Naturally, this meant that more yogurt makers entered the Greek yogurt space, and today you’ll find store brands and traditional yogurt brands with their own Greek yogurt sub-brands. And you may have noticed that a lot of the yogurt packages look remarkably similar.
Crowded Category, Crowded Shelves
Greek yogurt is a far more crowded category than it was a decade ago, and Chobani, which once basically owned the category in American supermarkets, eventually found that it didn’t stand out as much from the competitors. The classic white plastic yogurt cup with a foil lid was everywhere, with fonts, colors, and packaging designs all exhibiting the same basic components: clean, sharp lettering, and photos of fruit, coffee beans or other ingredients reaching out from the individual containers. So Chobani decided it was a good time to rebrand and stand out from the competition once more.

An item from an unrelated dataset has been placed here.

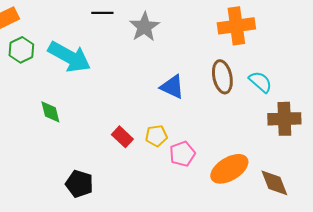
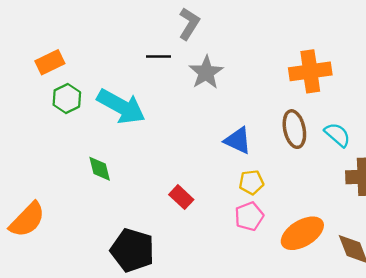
yellow pentagon: (156, 136) -> (251, 182), moved
black pentagon: (79, 184) -> (132, 250), size x1.4

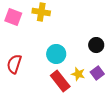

A Rebrand that Zigs When Competitors Zag
Rather than making their packaging brighter, crisper-looking, or more futuristic, they decided to go in the other direction. The new design featured a friendlier-looking serif font, a more off-white than stark white background, and naïf-inspired, watercolor paintings of fruits rather than studio photographic portraits of them. The whole new aesthetic was softer, kinder, and more approachable.
The company also expanded its identity from “yogurt maker” to a “food-focused wellness company,” with a tagline to match: “Fighting for happily ever after.” The new advertising promotes more than just flavor and nutrition and offers consumer tips for things like substituting Greek yogurt for other cooking ingredients like sour cream.
A Bump in the Road
Everything went swimmingly until early January of this year when some consumers noticed a musty smell to the exterior of the new yogurt cups. Naturally, many of them took to social media, and suddenly Chobani was forced to react. By all accounts, they reacted as they should have, acknowledging people’s concerns, figuring out the cause (a thicker-than-necessary coating on some batches of packaging). The company quickly addressed the issue, even offering personal responses, as well as goodies like free yogurt coupons and branded Chobani hats.
Rather than trying to push the problem under the rug, the company was transparent in its engagement with affected consumers and was able to move on from the matter quickly. Could the issue have been avoided? Who can say? But the brand was able to take the situation and learn from it, perhaps providing a lesson in rebranding to others as well.
Rebranding Necessary Even for Category Leaders
The fact is, even category leaders like Chobani sometimes need to rebrand. They may do it proactively, not waiting until they lose category leadership, and they may choose to go in an unexpected direction, as Chobani did with its softer, more folksy approach to packaging. Perhaps the main lesson to be learned from the Chobani rebrand is that it must be a focused effort, with goals and a strong follow-up, in order to maximize success.